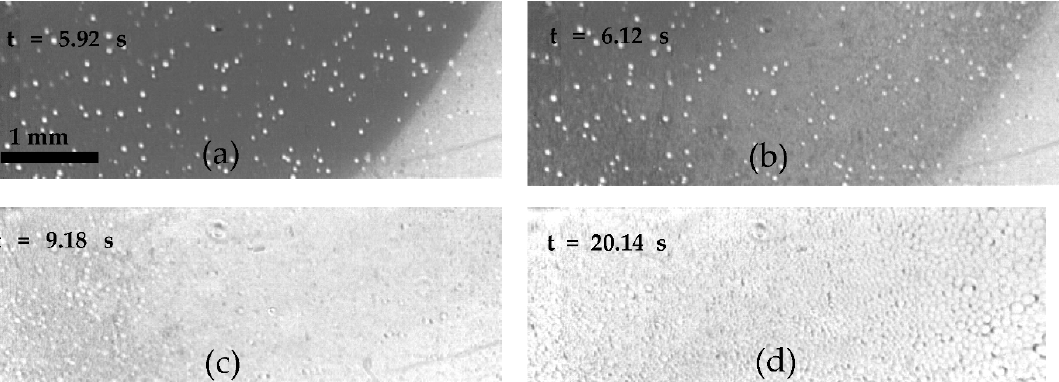
Figure 5. Selected time-lapse images at ( a ) 5.92 s, ( b ) 6.12 s, ( c ) 9.18 s, and ( d ) 20.14 s during the first stage, Onset (stage I) of USDC provide inconclusive evidence on whether a thin film larger than a monolayer exists on the surface; the images are recorded using SPRi at 680 nm.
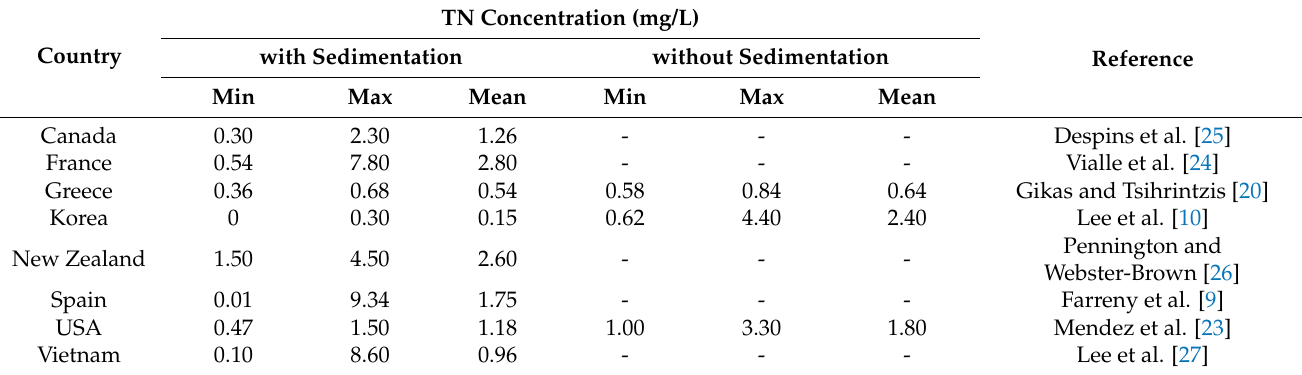
Table 3. Measurements on TN concentration.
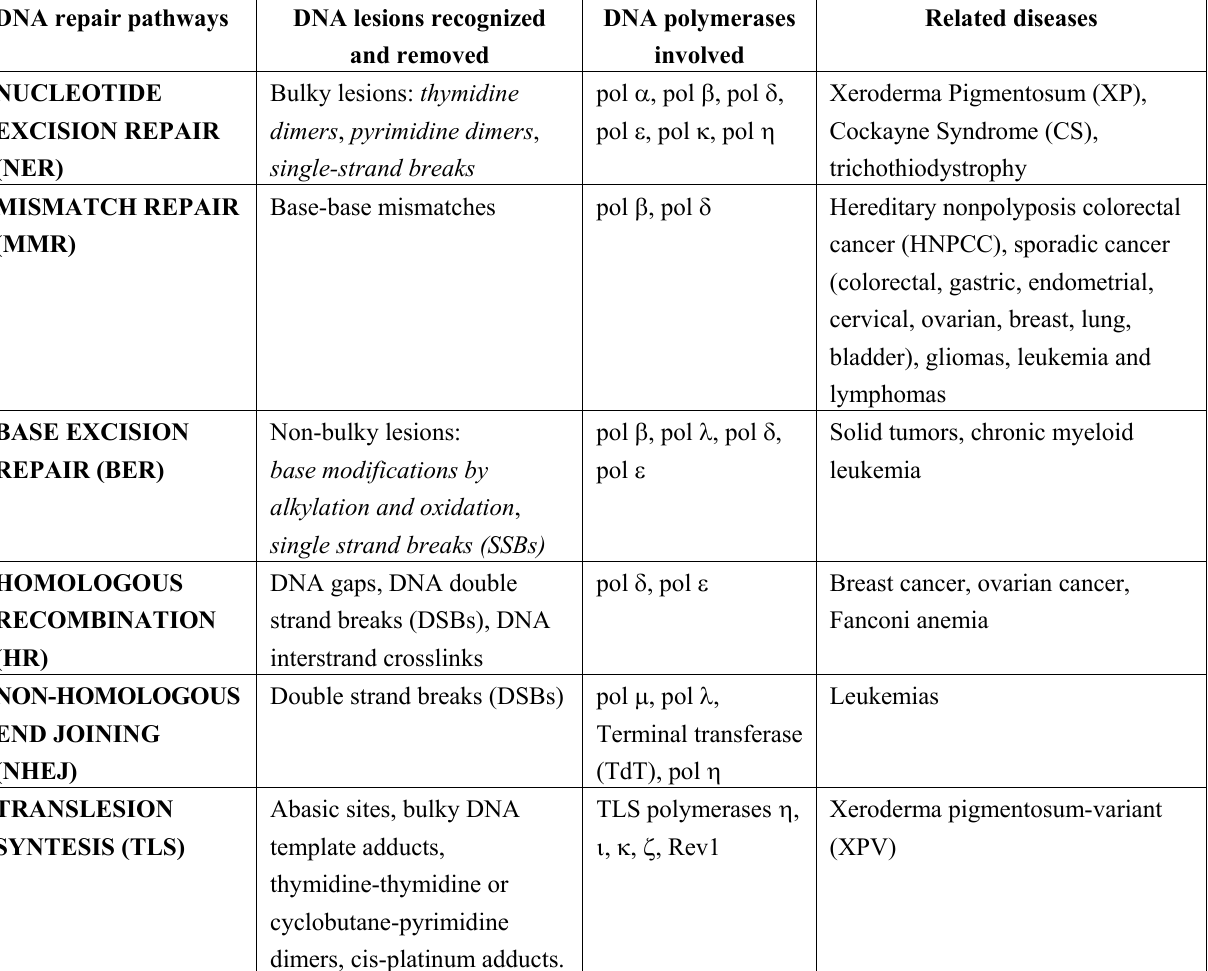
Table 1. Specialized DNA pols and their involvement in specific DNA repair pathways. DNA repair pathways DNA lesions recognized DNA and removed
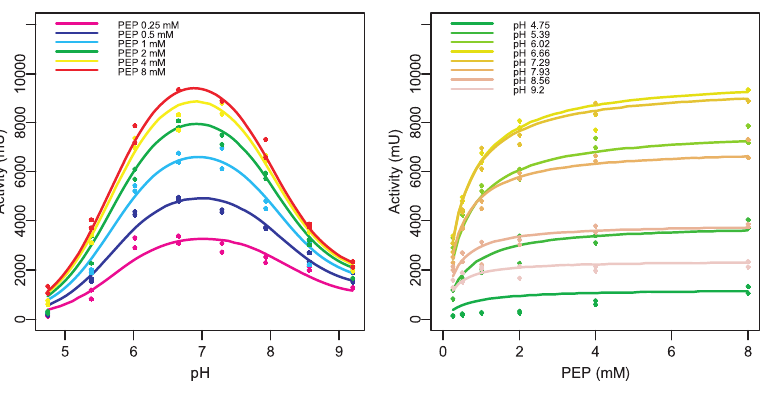
Figure 5. Dependence of PYK activity on pH and PEP concentration. In graph a), each colour corresponds to a slice through the parameter space with a fixed PEP concentration, in graph b), each colour corresponds to a slice with a fixed pH value. The dots represent measured data, the straight lines show the predictions of the diprotic model fitted to the data. The measured data indicates a shift of the pH optimum towards more acidic pH values at low substrate concentrations, but the fitted model does not show this shift.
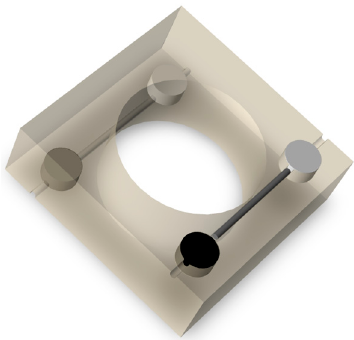
Figure 10. Association for Testing Materials (ASTM) E 2003 standard services after 3d modelling that consists of polytetrafluoroethylene body, 99.9% cadmium wire, 99.9% lead disk (black), and 40% elemental boron nitride disk (white) [40].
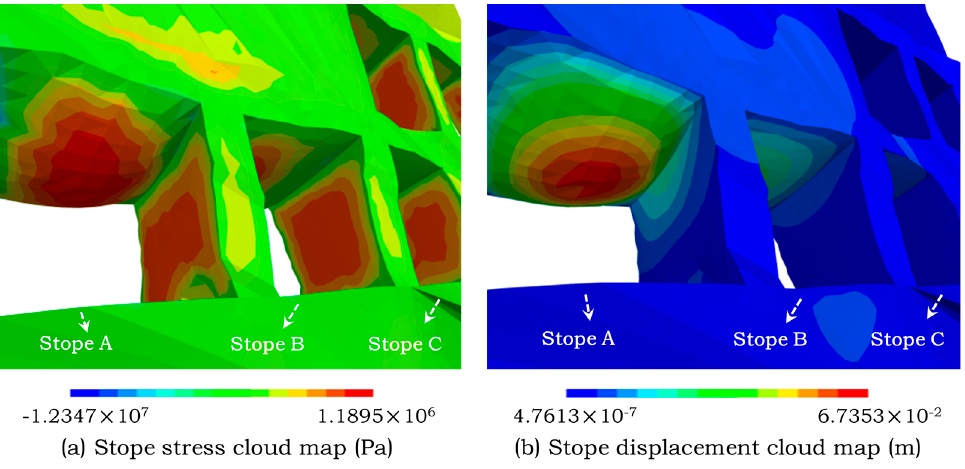
Figure 3. The stress and displacement color map of three targeted stopes (A/B/C). Table 2. The maximum displacement of each wall after the target stope is excavated. Stope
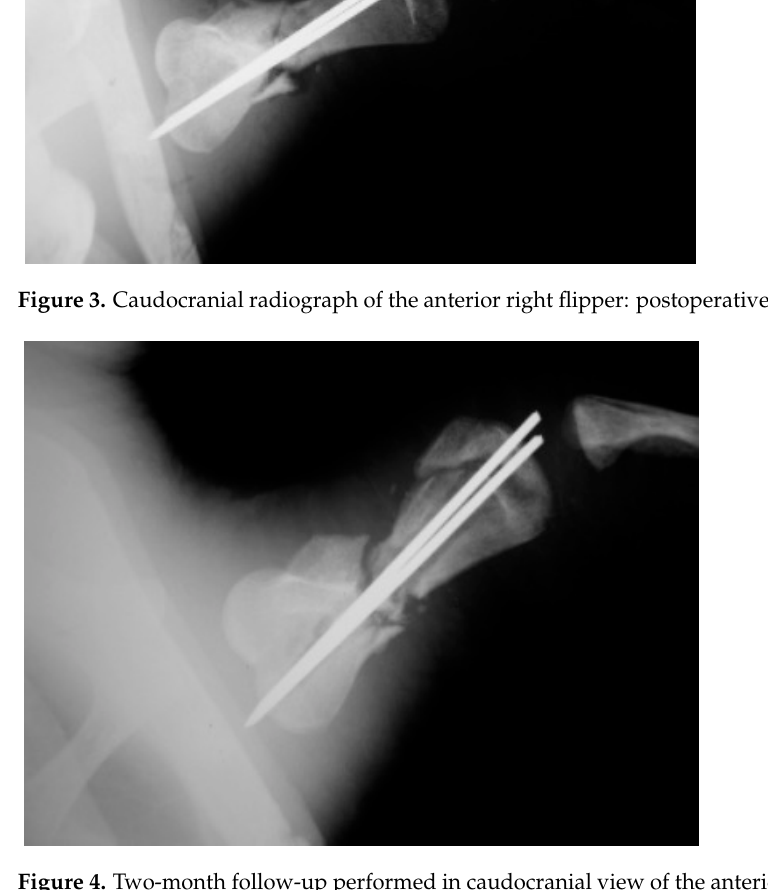
Figure 5. Postoperative checkup at four month: Caudocranial view of the anterior right flipper showed a complete repair of the epiphyseal fracture while the diaphyseal fracture still lacked unifying callus tissue.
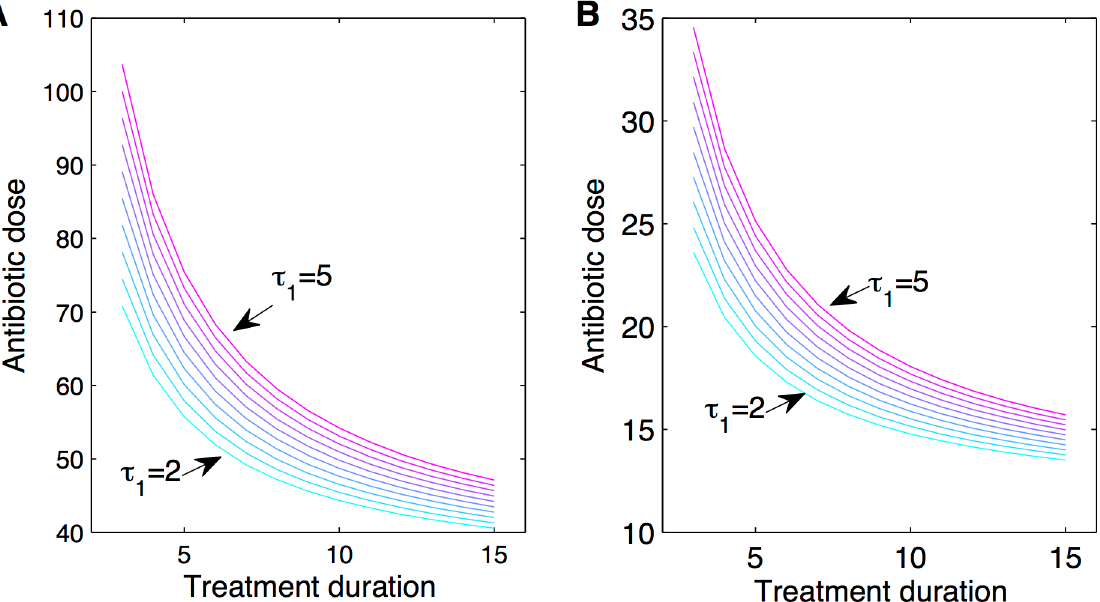
Fig 4. Aggressive treatment guaranteeing infection clearance using a classical regime, without relying on host immunity. Antibiotic dose and treatment duration can be traded-off against one another, at any treatment onset (lines depict τ 1 varying between 2 days and 5 days), to achieve the same final result: infection clearance by the end of therapy. We apply Eq 19 to two infection scenarios: A) a = 0.1, very high resistance; and B) a = 0.3 lower resistance of the drug-resistant bacterial sub-population. Parameters as in Table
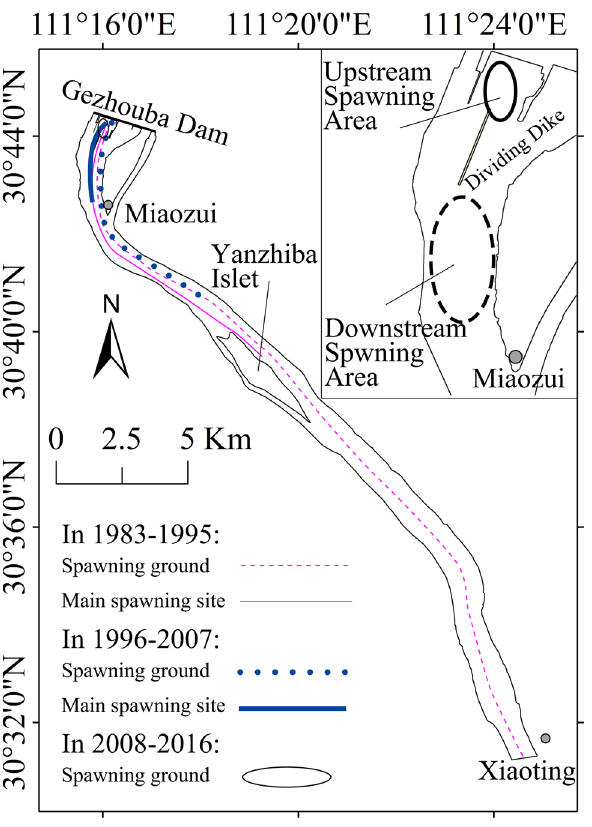
Figure 8. Changes in the spawning ground downstream of Gezhouba Dam of the Chinese sturgeon. Map generated in ArcGIS Pro (https:// www. esri. com/ en- us/ arcgis/ produ cts/ arcgis- pro/ overv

TASK BRIEF -> Copy out every line above, word for word, minus images.

ANSWER BOX ->
Figure 5. Selected time-lapse images at ( a ) 5.92 s, ( b ) 6.12 s, ( c ) 9.18 s, and ( d ) 20.14 s during the first stage, Onset (stage I) of USDC provide inconclusive evidence on whether a thin film larger than a monolayer exists on the surface; the images are recorded using SPRi at 680 nm.
Table 3. Measurements on TN concentration.
Table 1. Specialized DNA pols and their involvement in specific DNA repair pathways. DNA repair pathways DNA lesions recognized DNA and removed
Figure 5. Dependence of PYK activity on pH and PEP concentration. In graph a), each colour corresponds to a slice through the parameter space with a fixed PEP concentration, in graph b), each colour corresponds to a slice with a fixed pH value. The dots represent measured data, the straight lines show the predictions of the diprotic model fitted to the data. The measured data indicates a shift of the pH optimum towards more acidic pH values at low substrate concentrations, but the fitted model does not show this shift.
Figure 10. Association for Testing Materials (ASTM) E 2003 standard services after 3d modelling that consists of polytetrafluoroethylene body, 99.9% cadmium wire, 99.9% lead disk (black), and 40% elemental boron nitride disk (white) [40].
Figure 3. The stress and displacement color map of three targeted stopes (A/B/C). Table 2. The maximum displacement of each wall after the target stope is excavated. Stope
Figure 5. Postoperative checkup at four month: Caudocranial view of the anterior right flipper showed a complete repair of the epiphyseal fracture while the diaphyseal fracture still lacked unifying callus tissue.
Fig 4. Aggressive treatment guaranteeing infection clearance using a classical regime, without relying on host immunity. Antibiotic dose and treatment duration can be traded-off against one another, at any treatment onset (lines depict τ 1 varying between 2 days and 5 days), to achieve the same final result: infection clearance by the end of therapy. We apply Eq 19 to two infection scenarios: A) a = 0.1, very high resistance; and B) a = 0.3 lower resistance of the drug-resistant bacterial sub-population. Parameters as in Table
Figure 8. Changes in the spawning ground downstream of Gezhouba Dam of the Chinese sturgeon. Map generated in ArcGIS Pro (https:// www. esri. com/ en- us/ arcgis/ produ cts/ arcgis- pro/ overv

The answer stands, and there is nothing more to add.